Fujitsu, IBM and China’s National University of Defense Technology dominated the top 10, with the BlueGene/Q architecture holding eight of the top 10 positions. Other notable entries are:
- Largest Problem: DOE/NNSA/LANL Sequoia at Scale 41
- Best single node performance: Institute of Statistical Mathematics ismuv2k (SGI UV 2000) ranking #40 on the list with 175 GE/s
- Largest single node problem: UV 2000 (#79), 19.6 GE/s
- Highest Performance with High Memory Utilization: TitanXforsite (#46), 132 GE/s
The Graph500 ranks the performance of more than 200 of the world’s most powerful supercomputers, which are used to analyze “big data” for cybersecurity, medical informatics, social networks and other scientific fields. The list is released twice each year to coincide with top high-performance computer (HPC) conferences, and it is the dominant international benchmark for analytics platforms. The Graph500 is compiled by the Georgia Institute of Technology, Indiana University, the University of Notre Dame and Boise State University.
“It’s about the data movement,” said Richard Murphy, director of advanced computing solutions pathfinding at Micron Technology Inc. and affiliated faculty at Boise State University.
“Supercomputers are built according to the jobs they will execute, and the bottleneck for analytics codes is often memory bandwidth rather than peak floating point capability,” said David Bader, professor and chair of Georgia Tech’s School of Computational Science and Engineering in the College of Computing.

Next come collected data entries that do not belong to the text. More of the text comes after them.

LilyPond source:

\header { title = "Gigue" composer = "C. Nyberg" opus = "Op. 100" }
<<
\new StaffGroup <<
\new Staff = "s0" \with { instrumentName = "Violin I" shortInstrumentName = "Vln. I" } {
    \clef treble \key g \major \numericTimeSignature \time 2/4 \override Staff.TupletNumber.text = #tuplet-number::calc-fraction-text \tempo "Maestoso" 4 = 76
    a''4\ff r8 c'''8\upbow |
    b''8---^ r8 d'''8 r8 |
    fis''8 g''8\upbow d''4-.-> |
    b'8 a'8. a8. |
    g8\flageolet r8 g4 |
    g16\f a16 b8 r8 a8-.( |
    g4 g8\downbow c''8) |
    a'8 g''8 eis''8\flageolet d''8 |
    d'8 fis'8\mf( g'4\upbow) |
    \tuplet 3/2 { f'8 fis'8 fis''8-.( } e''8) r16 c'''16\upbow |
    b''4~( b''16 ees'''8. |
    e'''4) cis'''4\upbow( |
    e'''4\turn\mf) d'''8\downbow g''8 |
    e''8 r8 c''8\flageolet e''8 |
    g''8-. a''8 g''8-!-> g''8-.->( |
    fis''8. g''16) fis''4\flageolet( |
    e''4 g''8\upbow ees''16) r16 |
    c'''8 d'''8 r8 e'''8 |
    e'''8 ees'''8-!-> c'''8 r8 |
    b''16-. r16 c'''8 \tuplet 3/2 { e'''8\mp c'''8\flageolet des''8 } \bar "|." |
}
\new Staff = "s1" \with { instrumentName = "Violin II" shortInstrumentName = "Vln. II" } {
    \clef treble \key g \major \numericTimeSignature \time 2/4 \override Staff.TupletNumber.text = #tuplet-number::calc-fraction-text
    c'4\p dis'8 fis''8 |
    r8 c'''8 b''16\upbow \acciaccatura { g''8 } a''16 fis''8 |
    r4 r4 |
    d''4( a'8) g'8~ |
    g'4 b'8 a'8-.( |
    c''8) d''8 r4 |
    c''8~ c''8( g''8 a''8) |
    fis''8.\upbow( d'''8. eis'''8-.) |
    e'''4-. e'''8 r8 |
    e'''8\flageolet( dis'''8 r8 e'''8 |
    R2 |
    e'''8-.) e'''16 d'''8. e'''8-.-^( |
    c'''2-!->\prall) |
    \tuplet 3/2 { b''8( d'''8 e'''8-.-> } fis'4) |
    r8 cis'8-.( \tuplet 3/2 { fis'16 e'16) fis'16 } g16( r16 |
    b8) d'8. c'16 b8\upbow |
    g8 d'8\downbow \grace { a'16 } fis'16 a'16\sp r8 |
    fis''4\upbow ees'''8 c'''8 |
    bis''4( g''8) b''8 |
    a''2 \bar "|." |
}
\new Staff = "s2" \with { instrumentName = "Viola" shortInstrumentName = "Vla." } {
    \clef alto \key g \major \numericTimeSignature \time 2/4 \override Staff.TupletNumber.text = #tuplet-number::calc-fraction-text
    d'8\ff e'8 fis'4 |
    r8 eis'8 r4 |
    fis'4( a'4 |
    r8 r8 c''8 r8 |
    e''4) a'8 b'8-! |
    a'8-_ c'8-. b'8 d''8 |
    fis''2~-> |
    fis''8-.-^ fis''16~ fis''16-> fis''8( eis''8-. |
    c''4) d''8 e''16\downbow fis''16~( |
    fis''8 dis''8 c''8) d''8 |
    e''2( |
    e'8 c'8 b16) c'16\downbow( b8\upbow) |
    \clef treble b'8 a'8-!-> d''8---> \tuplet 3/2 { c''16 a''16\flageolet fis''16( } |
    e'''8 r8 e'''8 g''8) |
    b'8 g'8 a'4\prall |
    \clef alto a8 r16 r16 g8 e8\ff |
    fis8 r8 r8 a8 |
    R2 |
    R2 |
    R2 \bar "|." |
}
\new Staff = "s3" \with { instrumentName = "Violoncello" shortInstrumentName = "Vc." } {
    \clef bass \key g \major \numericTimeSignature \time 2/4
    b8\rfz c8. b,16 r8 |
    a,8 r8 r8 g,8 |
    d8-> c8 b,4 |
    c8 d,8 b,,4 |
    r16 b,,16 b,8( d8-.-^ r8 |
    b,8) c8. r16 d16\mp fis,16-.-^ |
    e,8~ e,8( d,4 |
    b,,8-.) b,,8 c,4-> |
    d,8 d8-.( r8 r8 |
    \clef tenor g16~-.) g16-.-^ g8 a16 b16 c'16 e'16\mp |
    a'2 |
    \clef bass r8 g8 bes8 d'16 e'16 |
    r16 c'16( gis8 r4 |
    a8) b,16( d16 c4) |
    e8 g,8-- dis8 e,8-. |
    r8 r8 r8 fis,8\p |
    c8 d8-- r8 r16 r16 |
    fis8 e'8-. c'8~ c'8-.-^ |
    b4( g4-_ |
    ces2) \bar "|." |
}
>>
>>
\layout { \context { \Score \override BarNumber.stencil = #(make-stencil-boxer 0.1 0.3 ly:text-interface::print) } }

The Graph500 executive committee also announced on Tuesday a major new initiative in analytics benchmarking—a new streaming analytics benchmark and an infrastructure to enable the incubation of new analytics benchmarks from the community. The effort will formalize its comparative methodology to begin the process of creating predictive analytics that map real application performance to benchmark measurements. The group believes this community-driven approach is essential to advancing the state of the art in data-intensive platforms.
“A community-driven approach is essential to any benchmarking process,” said Jack Dongarra, professor at the University of Tennessee and creator of the Linpack Benchmark. “We need a set of metrics for the evaluation of any HPC system.”
Of the upcoming advances, Peter Kogge of the University of Notre Dame says, “Just as we have learned a lot about dense regular computations from the Top500, the Graph500 has generated a knowledge on irregular structures. The upcoming additions to the Graph500 benchmark set should continue fostering such advances.”
The next Graph500 list will be released in June 2016.